Sunday, August 26, 2007

PX!: This is not a restaurant review

I'll try not to get too effusive with the praise here, since I'm friendly with Manny Trembley, and I don't want to seem biased. But I like this book on its own anyway. Really!

PX! Book One: A Girl and Her Panda
Written by Eric A. Anderson and Manny Trembley
Art by Manny Trembley



Eric A. Anderson and Manny Trembley have already collaborated on the awesome Sam Noir: Samurai Detective, a super-cool mashup of violent samurai action with hard-boiled detective fiction. Now they bring us another crazy combination of ideas, in this story about a six-year-old girl searching for her kidnapped scientist father with the help of her robotic panda, a dapper English spy seemingly from Victorian times, and a ninja-hating roller-disco samurai. The book started life as a webcomic, so you can read it for free if you like, but I prefer to have a long-form story like this all in one physical volume.

It's a fun book, with lots of action, humor, culture clashes, and sweet moments. The girl, Dahlia, is adorable, and scenes of her just riding around on the panda's back and chatting with it are super-cute:



And then you've got lots of crazy action, with the panda wrecking some robots, or Wikkity (the roller-samurai) beating up ninjas:



He's a pretty funny character, carrying around a boom box to pump out awesome jams while he's kicking ass, and constantly spouting silly hip-hop dialogue. He also seems to fancy himself a great ronin warrior, as evidenced by a brief peek inside his fantasies of fighting an evil villainess.

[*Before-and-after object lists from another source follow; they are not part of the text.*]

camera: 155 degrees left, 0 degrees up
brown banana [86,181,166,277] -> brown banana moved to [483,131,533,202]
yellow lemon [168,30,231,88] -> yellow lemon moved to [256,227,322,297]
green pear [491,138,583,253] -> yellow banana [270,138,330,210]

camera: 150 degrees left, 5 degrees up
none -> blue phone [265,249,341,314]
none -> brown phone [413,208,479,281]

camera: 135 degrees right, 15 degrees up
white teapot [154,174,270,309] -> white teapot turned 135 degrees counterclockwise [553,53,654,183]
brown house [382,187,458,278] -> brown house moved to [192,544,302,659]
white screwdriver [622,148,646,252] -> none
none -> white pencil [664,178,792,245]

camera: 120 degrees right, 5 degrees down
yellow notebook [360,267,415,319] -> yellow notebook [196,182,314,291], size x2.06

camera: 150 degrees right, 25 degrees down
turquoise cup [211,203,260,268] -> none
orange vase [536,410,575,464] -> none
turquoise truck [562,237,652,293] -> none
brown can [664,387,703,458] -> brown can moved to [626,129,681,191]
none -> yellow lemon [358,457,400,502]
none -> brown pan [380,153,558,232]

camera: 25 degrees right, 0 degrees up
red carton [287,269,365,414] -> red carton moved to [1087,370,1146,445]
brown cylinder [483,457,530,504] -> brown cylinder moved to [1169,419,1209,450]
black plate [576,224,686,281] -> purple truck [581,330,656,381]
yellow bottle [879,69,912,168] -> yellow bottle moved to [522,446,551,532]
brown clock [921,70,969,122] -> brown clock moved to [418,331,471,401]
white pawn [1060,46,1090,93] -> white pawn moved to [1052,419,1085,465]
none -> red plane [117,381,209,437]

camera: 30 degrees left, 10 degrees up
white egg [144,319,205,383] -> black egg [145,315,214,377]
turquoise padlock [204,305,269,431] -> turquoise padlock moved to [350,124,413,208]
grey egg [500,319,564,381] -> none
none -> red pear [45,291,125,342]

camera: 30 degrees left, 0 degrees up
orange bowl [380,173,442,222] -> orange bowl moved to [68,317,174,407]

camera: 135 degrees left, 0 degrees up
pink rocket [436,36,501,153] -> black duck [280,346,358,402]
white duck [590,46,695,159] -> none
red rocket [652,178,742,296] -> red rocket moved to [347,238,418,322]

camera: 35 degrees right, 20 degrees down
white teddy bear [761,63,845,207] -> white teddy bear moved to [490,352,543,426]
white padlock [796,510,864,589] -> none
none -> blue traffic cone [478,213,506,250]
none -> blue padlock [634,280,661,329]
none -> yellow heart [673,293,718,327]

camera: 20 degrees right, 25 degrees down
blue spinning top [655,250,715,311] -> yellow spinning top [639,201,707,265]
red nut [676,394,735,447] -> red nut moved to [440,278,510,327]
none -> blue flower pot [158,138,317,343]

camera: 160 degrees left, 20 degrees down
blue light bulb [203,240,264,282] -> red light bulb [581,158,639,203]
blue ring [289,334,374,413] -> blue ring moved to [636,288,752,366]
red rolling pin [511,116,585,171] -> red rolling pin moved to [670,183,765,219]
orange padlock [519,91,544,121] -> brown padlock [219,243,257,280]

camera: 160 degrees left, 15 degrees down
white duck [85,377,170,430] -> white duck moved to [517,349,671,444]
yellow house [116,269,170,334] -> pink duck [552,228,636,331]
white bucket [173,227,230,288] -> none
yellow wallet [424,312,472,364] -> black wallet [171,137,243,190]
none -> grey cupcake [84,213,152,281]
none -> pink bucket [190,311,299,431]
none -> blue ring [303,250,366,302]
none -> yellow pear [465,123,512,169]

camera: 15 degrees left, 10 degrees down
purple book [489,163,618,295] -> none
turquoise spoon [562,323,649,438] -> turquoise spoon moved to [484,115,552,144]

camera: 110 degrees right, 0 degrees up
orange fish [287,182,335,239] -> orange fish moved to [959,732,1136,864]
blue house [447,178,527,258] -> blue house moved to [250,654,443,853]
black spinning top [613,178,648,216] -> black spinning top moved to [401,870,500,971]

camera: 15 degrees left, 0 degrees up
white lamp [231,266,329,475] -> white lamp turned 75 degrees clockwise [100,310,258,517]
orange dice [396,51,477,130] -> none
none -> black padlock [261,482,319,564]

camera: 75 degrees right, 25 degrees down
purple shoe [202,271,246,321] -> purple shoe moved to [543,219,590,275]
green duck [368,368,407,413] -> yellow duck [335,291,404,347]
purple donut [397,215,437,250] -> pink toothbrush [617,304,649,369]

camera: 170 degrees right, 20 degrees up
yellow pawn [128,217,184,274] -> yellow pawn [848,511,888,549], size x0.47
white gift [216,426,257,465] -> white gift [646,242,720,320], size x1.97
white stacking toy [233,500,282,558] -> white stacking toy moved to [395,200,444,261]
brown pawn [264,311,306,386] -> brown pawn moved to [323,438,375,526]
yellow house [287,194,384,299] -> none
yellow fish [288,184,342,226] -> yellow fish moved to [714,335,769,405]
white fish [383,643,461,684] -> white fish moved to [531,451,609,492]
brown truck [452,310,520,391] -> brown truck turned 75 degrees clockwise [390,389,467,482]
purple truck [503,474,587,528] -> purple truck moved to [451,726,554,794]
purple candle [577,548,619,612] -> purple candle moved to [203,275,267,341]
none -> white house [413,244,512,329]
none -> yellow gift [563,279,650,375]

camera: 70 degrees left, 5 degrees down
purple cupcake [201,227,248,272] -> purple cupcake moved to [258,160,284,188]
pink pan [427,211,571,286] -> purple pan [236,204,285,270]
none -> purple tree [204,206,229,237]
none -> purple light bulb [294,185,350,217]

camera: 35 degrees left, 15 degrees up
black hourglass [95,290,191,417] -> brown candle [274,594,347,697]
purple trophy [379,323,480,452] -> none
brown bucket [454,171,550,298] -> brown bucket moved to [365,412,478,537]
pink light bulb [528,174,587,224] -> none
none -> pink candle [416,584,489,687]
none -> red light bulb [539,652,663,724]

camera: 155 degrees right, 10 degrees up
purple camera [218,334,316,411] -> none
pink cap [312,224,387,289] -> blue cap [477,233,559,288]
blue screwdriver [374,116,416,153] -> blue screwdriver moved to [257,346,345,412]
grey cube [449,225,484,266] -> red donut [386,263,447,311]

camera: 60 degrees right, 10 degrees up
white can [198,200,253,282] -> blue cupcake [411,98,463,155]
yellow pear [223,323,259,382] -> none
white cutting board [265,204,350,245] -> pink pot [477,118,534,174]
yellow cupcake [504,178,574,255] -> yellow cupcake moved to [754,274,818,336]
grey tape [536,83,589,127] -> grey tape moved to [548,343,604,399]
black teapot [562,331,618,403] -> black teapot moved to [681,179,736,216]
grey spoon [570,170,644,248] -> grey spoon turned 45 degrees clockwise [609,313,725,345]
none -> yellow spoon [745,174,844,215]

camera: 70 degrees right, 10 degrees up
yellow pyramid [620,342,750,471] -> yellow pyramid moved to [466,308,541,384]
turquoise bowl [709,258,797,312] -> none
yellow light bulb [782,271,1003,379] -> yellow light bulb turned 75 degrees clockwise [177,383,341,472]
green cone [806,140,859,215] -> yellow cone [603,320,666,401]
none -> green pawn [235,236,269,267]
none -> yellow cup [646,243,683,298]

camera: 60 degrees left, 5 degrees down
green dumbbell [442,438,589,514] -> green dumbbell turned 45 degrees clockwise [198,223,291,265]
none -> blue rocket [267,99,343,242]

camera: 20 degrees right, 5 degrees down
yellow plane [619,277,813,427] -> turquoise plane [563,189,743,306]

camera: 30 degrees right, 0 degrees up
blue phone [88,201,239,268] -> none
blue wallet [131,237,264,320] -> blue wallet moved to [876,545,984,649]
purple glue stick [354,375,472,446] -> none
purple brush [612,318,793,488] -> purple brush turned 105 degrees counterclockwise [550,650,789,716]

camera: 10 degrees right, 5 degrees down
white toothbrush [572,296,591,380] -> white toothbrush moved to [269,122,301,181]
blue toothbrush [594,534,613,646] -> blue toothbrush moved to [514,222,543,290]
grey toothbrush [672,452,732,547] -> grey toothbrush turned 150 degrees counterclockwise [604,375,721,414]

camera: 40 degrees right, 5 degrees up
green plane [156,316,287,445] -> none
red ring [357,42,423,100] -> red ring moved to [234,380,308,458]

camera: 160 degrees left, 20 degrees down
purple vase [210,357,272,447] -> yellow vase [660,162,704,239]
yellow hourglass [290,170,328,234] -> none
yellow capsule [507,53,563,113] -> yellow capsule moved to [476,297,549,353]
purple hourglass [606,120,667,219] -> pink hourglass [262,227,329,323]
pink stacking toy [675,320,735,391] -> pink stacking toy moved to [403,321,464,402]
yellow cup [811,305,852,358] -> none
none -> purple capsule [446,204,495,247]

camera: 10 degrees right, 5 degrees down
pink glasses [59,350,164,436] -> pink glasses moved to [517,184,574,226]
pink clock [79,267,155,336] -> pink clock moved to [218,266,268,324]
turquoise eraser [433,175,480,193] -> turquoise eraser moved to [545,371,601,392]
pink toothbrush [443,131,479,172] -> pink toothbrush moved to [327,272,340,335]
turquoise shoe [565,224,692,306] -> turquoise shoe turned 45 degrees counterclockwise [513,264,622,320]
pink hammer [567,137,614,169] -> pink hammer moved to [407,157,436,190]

The third (or fourth, if you count the panda) member of the group is Weatherby Ian Poppington III, a British secret agent who is hilariously proper, speaking like a stereotypical English fop and trying to get enemies to engage in dueling or fisticuffs. And then there's the villain of the tale, a goat named Pollo who decorates his evil lair in a black-and-yellow checkered taxicab motif. He kidnapped Dahlia's scientist father and is using him to build a doomsday weapon and take over the world. The others end up teaming up to take him down and rescue Dahlia's father, with much craziness along the way.

As can be seen in the above samples, the art is quite good, with an expressive cartoony style, lots of details, and fast-moving, easy-to-follow action. I was especially impressed with the bright, beautiful colors, which really pop on the glossy paper. They're probably created via Photoshop, and they look incredible, whether defining a firelit cave at sunset:



Or giving a lush bamboo forest a beautiful green glow:



Or any number of other details, like robots, lasers, or golden-hued flashbacks. I thought Trembley's art was good on Sam Noir, but he's working on a whole new level here.

So I heartily recommend the book. It's a fun, crazy, action-filled story, and who knows where it'll go in future volumes. I'll definitely be there to see.